Politischer Handlungsbedarf zum „Radikalenerlass“

Pressemitteilung Nr. 04/2022
Emmendingen, den 25.1.2022

50 Jahre nach dem in Kraft treten des „Radikalenerlass“ ist eine Rehabilitation und Entschädigung der Betroffenen überfällig!

Für den Landtagsabgeordneten Alexander Schoch besteht dringender politischer Handlungsbedarf zur Entschuldigung und Entschädigung der Betroffenen des „Radikalenerlass“.

Der „Radikalenerlass“ gilt bis heute als eine der umstrittensten politischen Maßnahmen aus der Zeit der sozialliberalen Koalition. Mit dem Beschluss vom 28. Januar 1972 wollten Bund und Länder den Eintritt von politischen Extremisten in den öffentlichen Dienst verhindern. So wurden seit dem in Kraft treten dieses Erlasses sämtliche Bewerberinnen und Bewerber durch eine individuelle Regelanfrage beim Verfassungsschutz dahingehend überprüft, ob ihre politischen Aktivitäten auf eine verfassungsfeindliche Einstellung schließen ließ. Obgleich der ursprüngliche Beschluss auf links- und rechtsradikale „Verfassungsfeinde“ gleichermaßen zielte, waren vor allem Mitglieder der DKP, des KBW und anderer linker Organisationen von den Folgen der Maßnahme betroffen, die für viele einem Berufsverbot gleichkam.

„Wenn man über den „Radikalenerlass“ diskutiert, dann muss man diesen politisch und historisch einordnen! Er muss natürlich im Kontext der damaligen neuen Ostpolitik und der innenpolitischen „Schlacht“ um die Neuausrichtung der deutschen Ostpolitik geführt werden. Der „Radikalenerlass“ ist ohne Betrachtung dieser Zusammenhänge nicht zu verstehen.

 Es freut mich, dass Ministerpräsident Kretschmann in einem Exklusiv-Interview mit der ARD deutlich gemacht hat, dass Betroffenen des sogenannten „Radikalenerlass“ von 1972 Unrecht geschehen ist“, so Alexander Schoch.
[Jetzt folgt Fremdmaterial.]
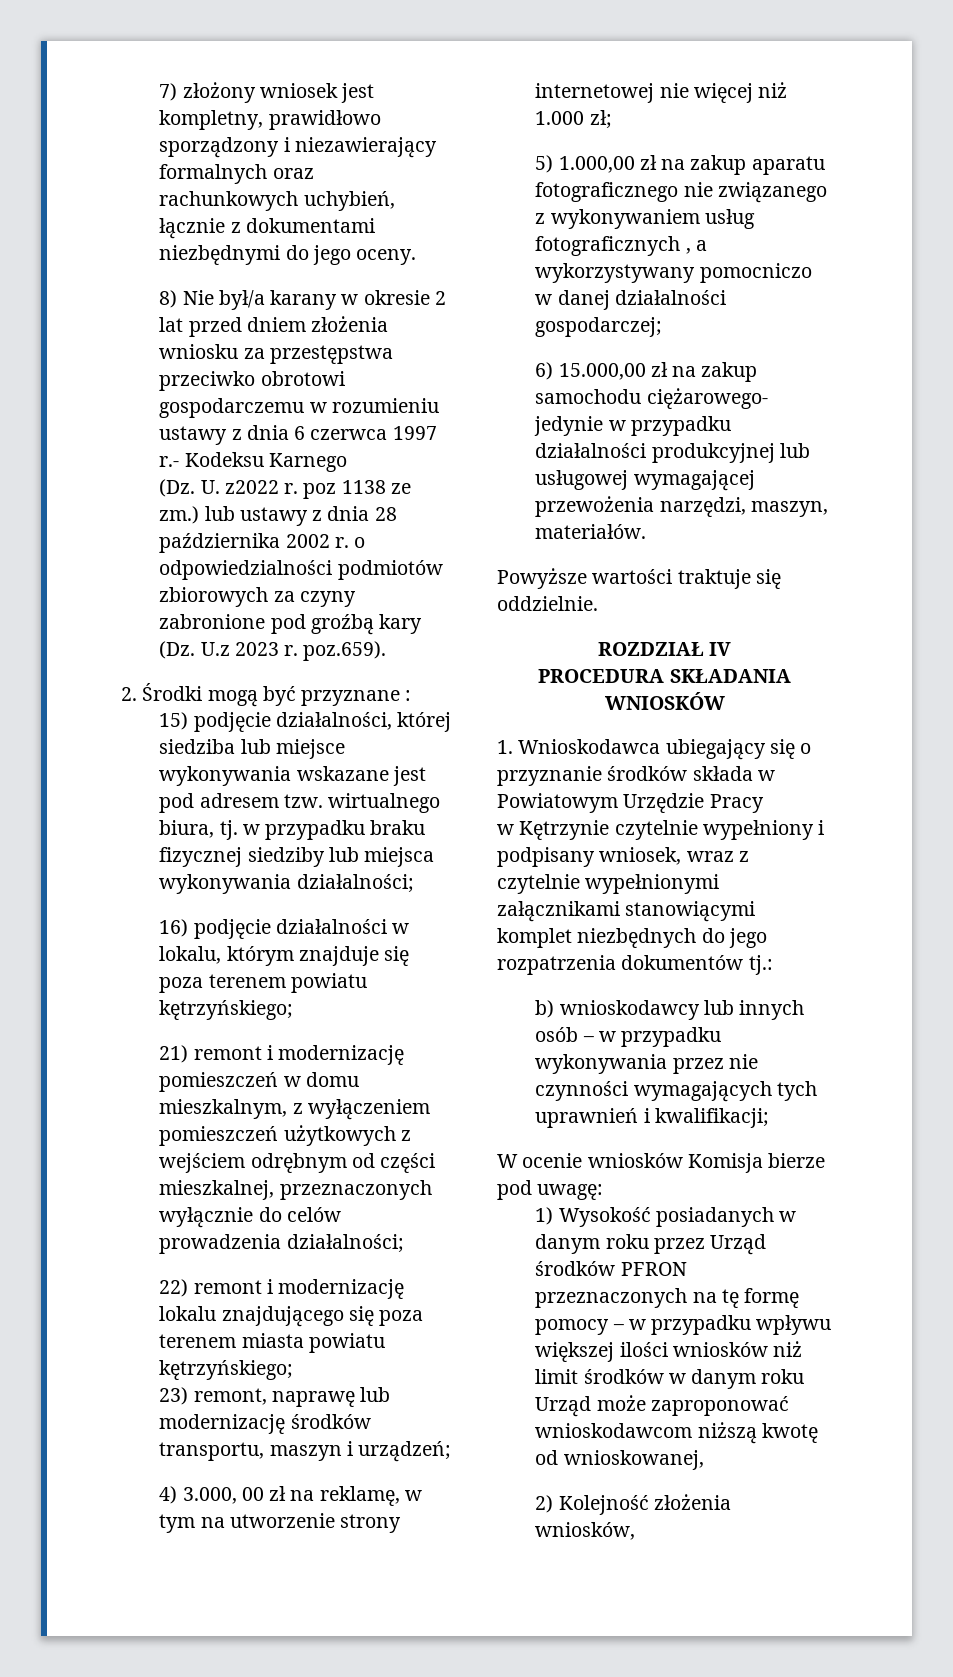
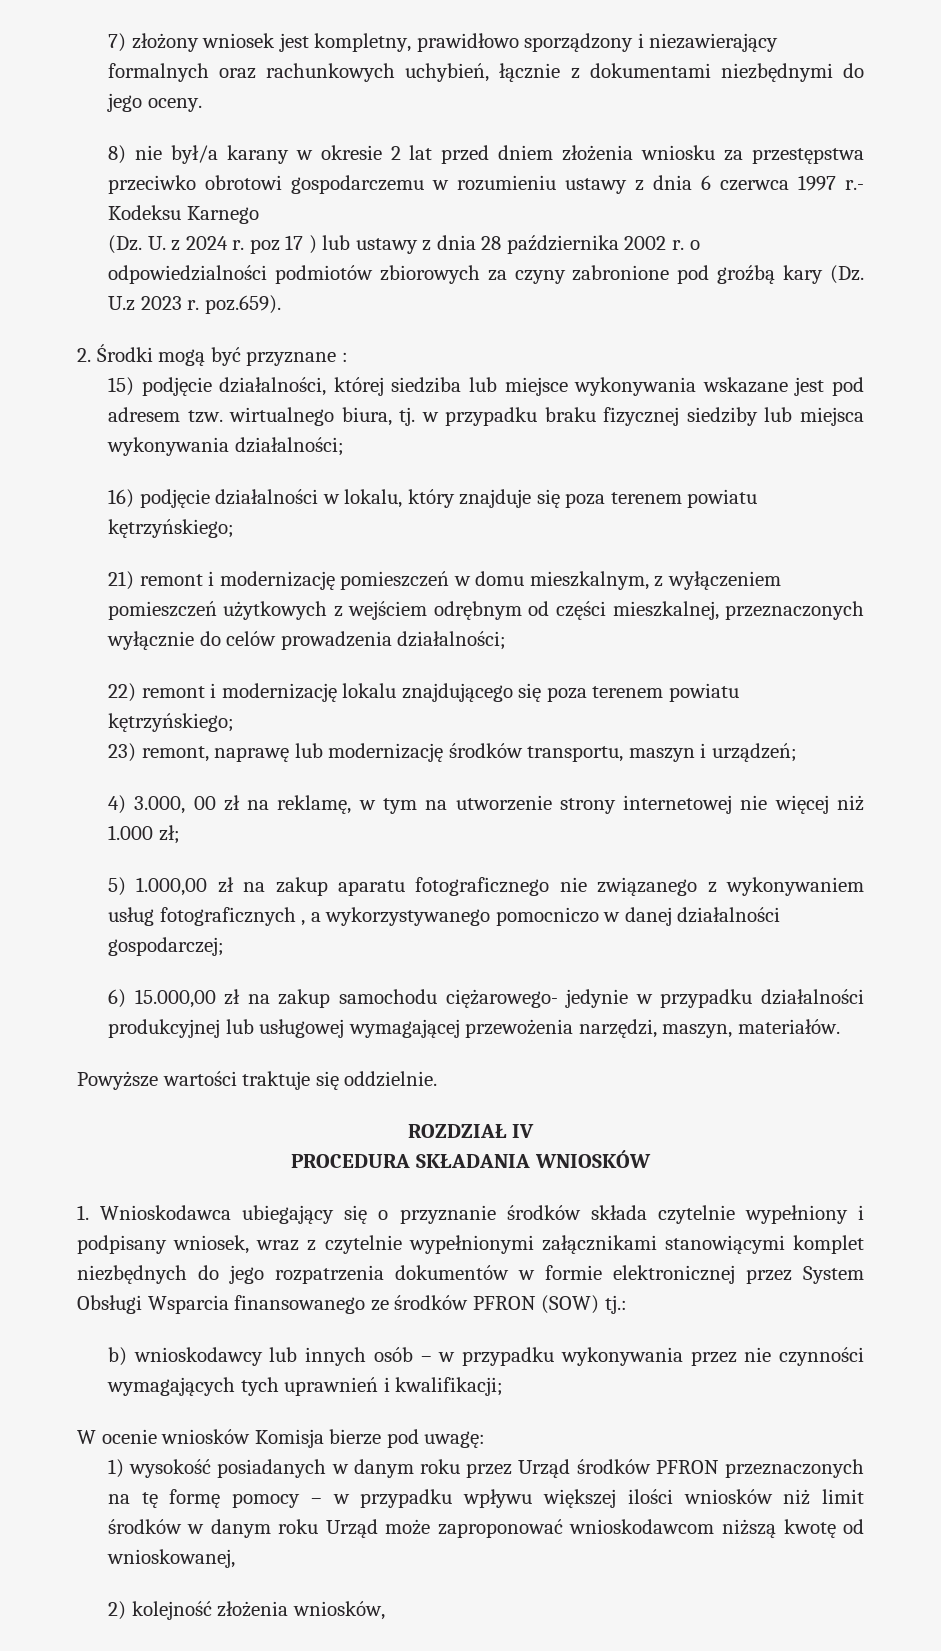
[182,290,214,305] Nie -> [134,145,162,160] nie
[224,480,411,499] [159,506,200,524] z2022 r. poz 1138 ze zm.) -> [171,235,317,254] z 2024 r. poz 17 )
[226,946,294,966] którym -> [407,489,455,508] który
[241,1333,304,1348] miasta -> (664, 692) none
[535,263,696,283] wykorzystywany -> [325,907,491,926] wykorzystywanego
[757,770,775,781] [497,793,764,813] [497,820,610,840] w Powiatowym Urzędzie Pracy // w Kętrzynie -> (647, 1212) none
(744, 962) none -> [518,1265,864,1284] [77,1295,600,1314] w formie elektronicznej przez System Obsługi Wsparcia finansowanego ze środków PFRON (SOW)
[558,1207,651,1227] Wysokość -> [129,1459,212,1478] wysokość
[558,1495,649,1515] Kolejność -> [131,1601,212,1620] kolejność

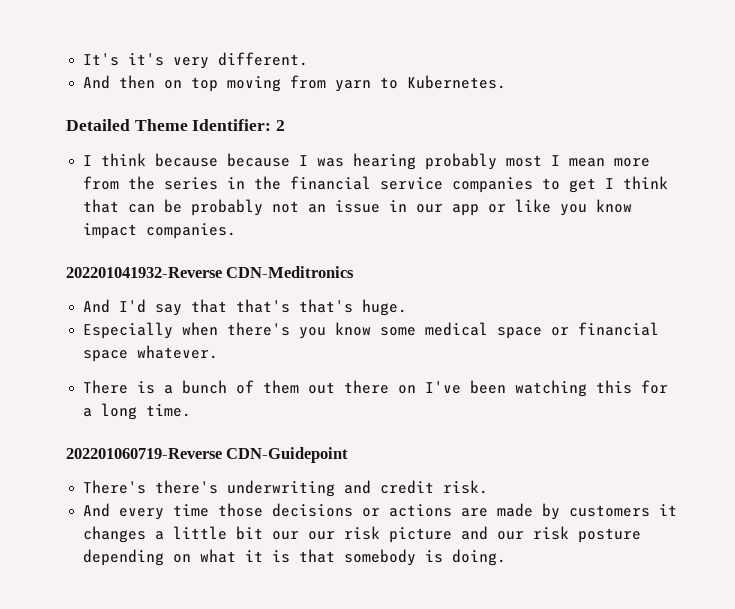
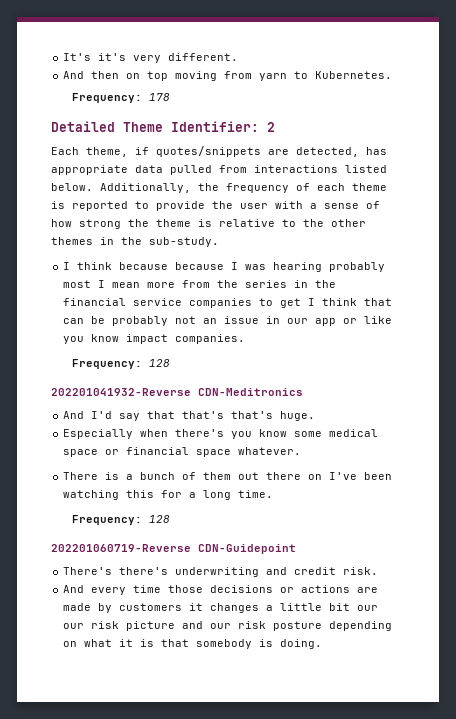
(507, 82) none -> [71,93,170,103] // Frequency: 178
(286, 125) none -> [51,146,387,157] [51,165,387,175] [51,183,387,193] [51,201,380,211] [51,219,366,229] [51,237,219,247] // Each theme, if quotes/snippets are detected, has appropriate data pulled from interactions listed below. Additionally, the frequency of each theme is reported to provide the user with a sense of how strong the theme is relative to the other themes in the sub-study.
(237, 231) none -> [71,359,170,369] // Frequency: 128
(192, 410) none -> [71,515,170,525] // Frequency: 128

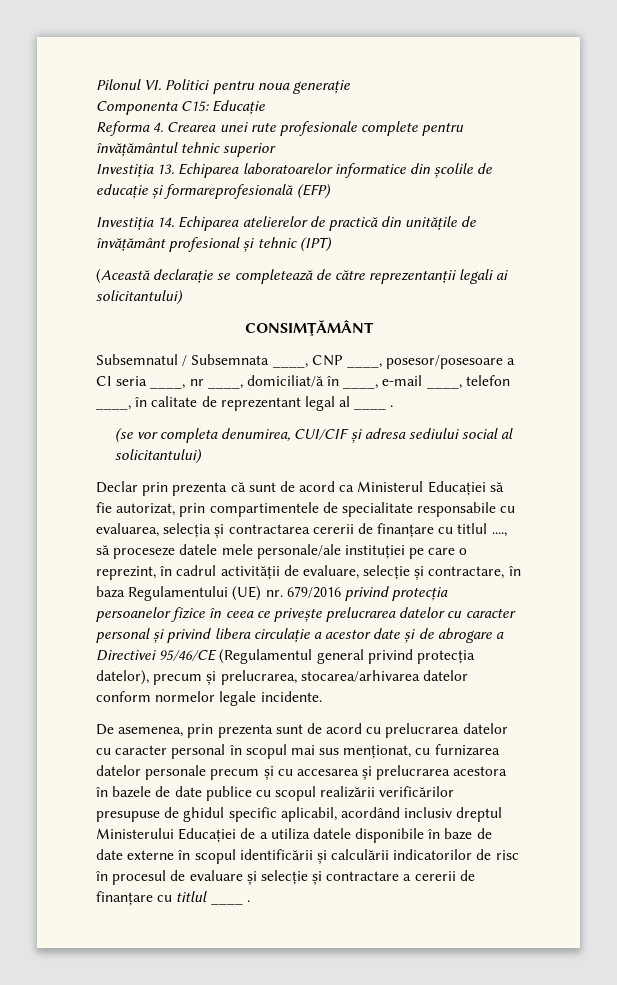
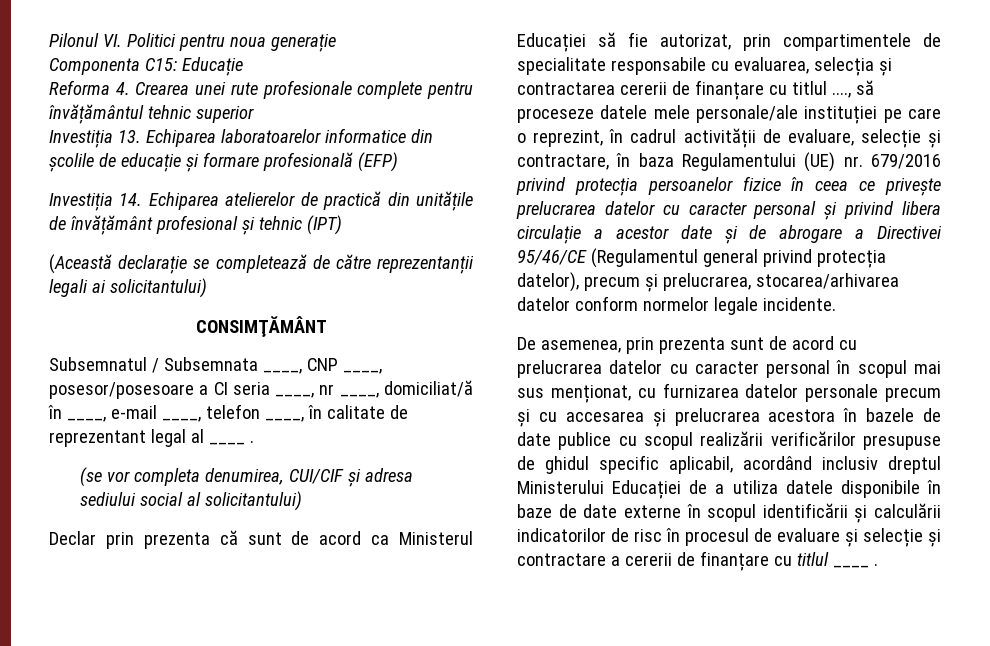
[164,184,294,199] formareprofesională -> [202,152,353,171] formare profesională

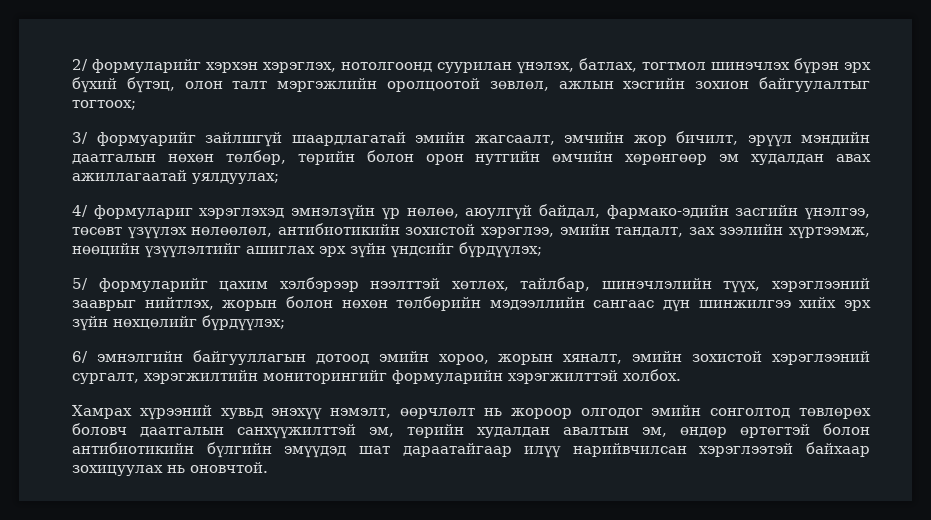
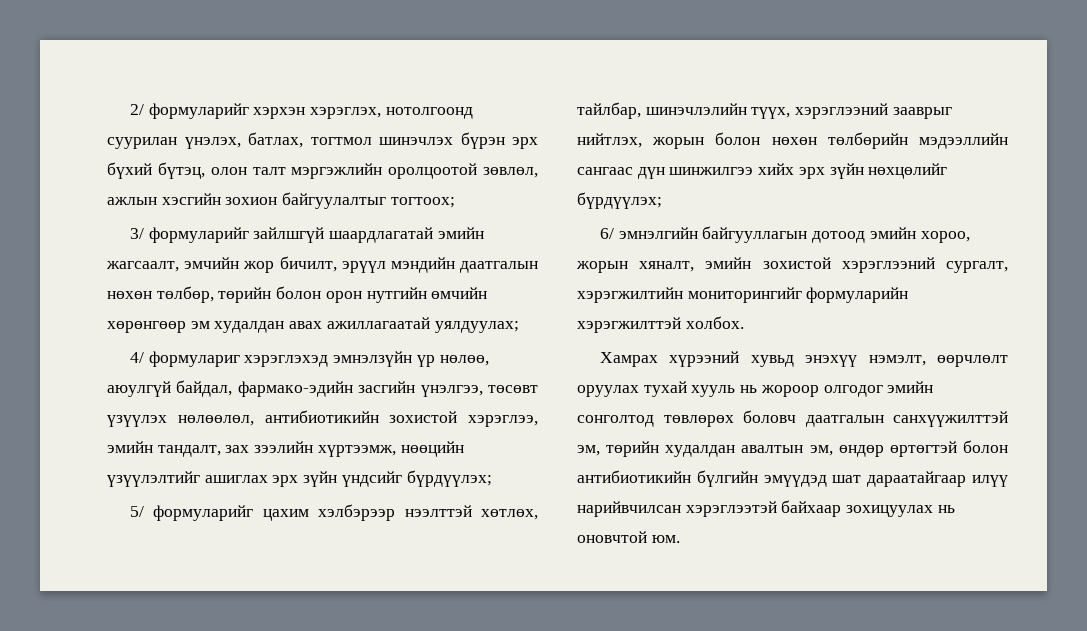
[96,132,196,146] формуарийг -> [148,227,249,243] формуларийг
(476, 413) none -> [577,381,736,397] оруулах тухай хууль
[190,462,268,473] оновчтой. -> [577,531,680,543] оновчтой юм.

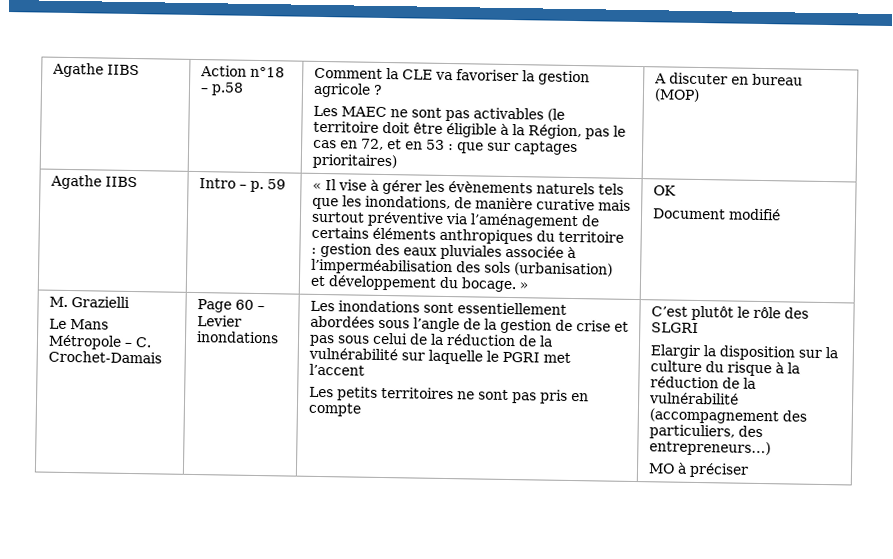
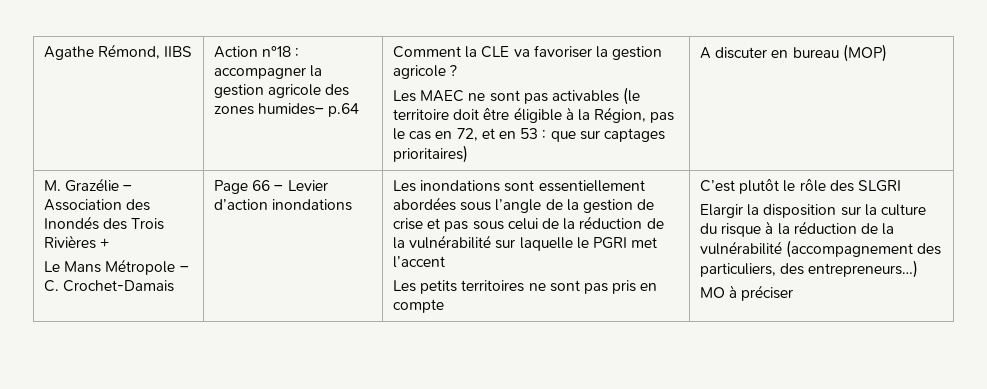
[51,62,104,78] Agathe -> [44,44,161,60] Agathe Rémond,
[199,82,244,96] – p.58 -> [295,48,300,57] [214,65,323,79] [214,84,350,98] [214,103,360,117] : accompagner la gestion agricole des zones humides– p.64
[49,174,138,190] [198,178,286,193] [311,179,624,195] [311,195,631,211] [310,211,600,230] [310,226,624,245] [310,242,576,260] [310,258,613,277] [309,275,529,293] [652,185,676,196] [651,208,781,221] [48,296,130,308] Agathe IIBS | Intro – p. 59 | « Il vise à gérer les évènements naturels tels que les inondations, de manière curative mais surtout préventive via l’aménagement de certains éléments anthropiques du territoire : gestion des eaux pluviales associée à l’imperméabilisation des sols (urbanisation) et développement du bocage. » | OK // Document modifié // M. Grazielli -> [44,178,133,192] [44,199,151,211] [44,216,165,230] [44,235,110,249] M. Grazélie – Association des Inondés des Trois Rivières +
[234,299,254,310] 60 -> [252,180,271,191] 66
(242, 321) none -> [214,199,269,210] d’action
Nach einer Veröffentlichung eines Gutachtens der Universität Heidelberg zu dem Thema über die Frage nach einer Entschuldigung und Entschädigung der Betroffenen zu entscheiden, hält MdL Schoch ebenfalls für sinnvoll.

„Die Rebellion der Jugend Ende der 60er- und Anfang der 70er-Jahre, zu der ich mich auch zähle, war ein Aufbegehren gegen die ganzen verkrusteten Strukturen in der Bundesrepublik gewesen und gegen Ungerechtigkeiten in der Welt. Neben verschiedener politischer Parteien, wurde gerade auch z.B. die Jugendzentrumsbewegung und die Friedensbewegung, zu denen ich mich in dieser Zeit zählte, dem Vorwurf der politischen Radikalität ausgesetzt mit der Folge der Überwachung und Regelüberprüfung bei Einstellungen in den öffentlichen Dienst. Aber auch viele Asten an Universitäten wurden in eine radikale Ecke eingeordnet.  

Ich möchte an einem konkreten Beispiel aus meinem persönlichen Umfeld beispielhaft deutlich machen, welche Wirkung der Radikalenerlass hatte:

Werner Siebler war vom Radikalenerlass betroffen. Sechs Jahre dauerte sein Berufsverbot zwischen 1985 und 1991. 2018 ging er nach 41 Jahren im Postdienst in den Ruhestand. Er sagte hierzu, dass es ohne die sechs Jahre Berufsverbot, es 47 Jahre hätten sein können. Damit hätte er heute eine ca. 500 Euro höhere monatliche Pension gehabt. Das ist nur eines von vielen Beispielen, die sich nennen lassen!

Daher ist die Aufarbeitung des Themas „Radikalenerlass“ dringend notwendig!“, bekräftigt der Abgeordnete Schoch.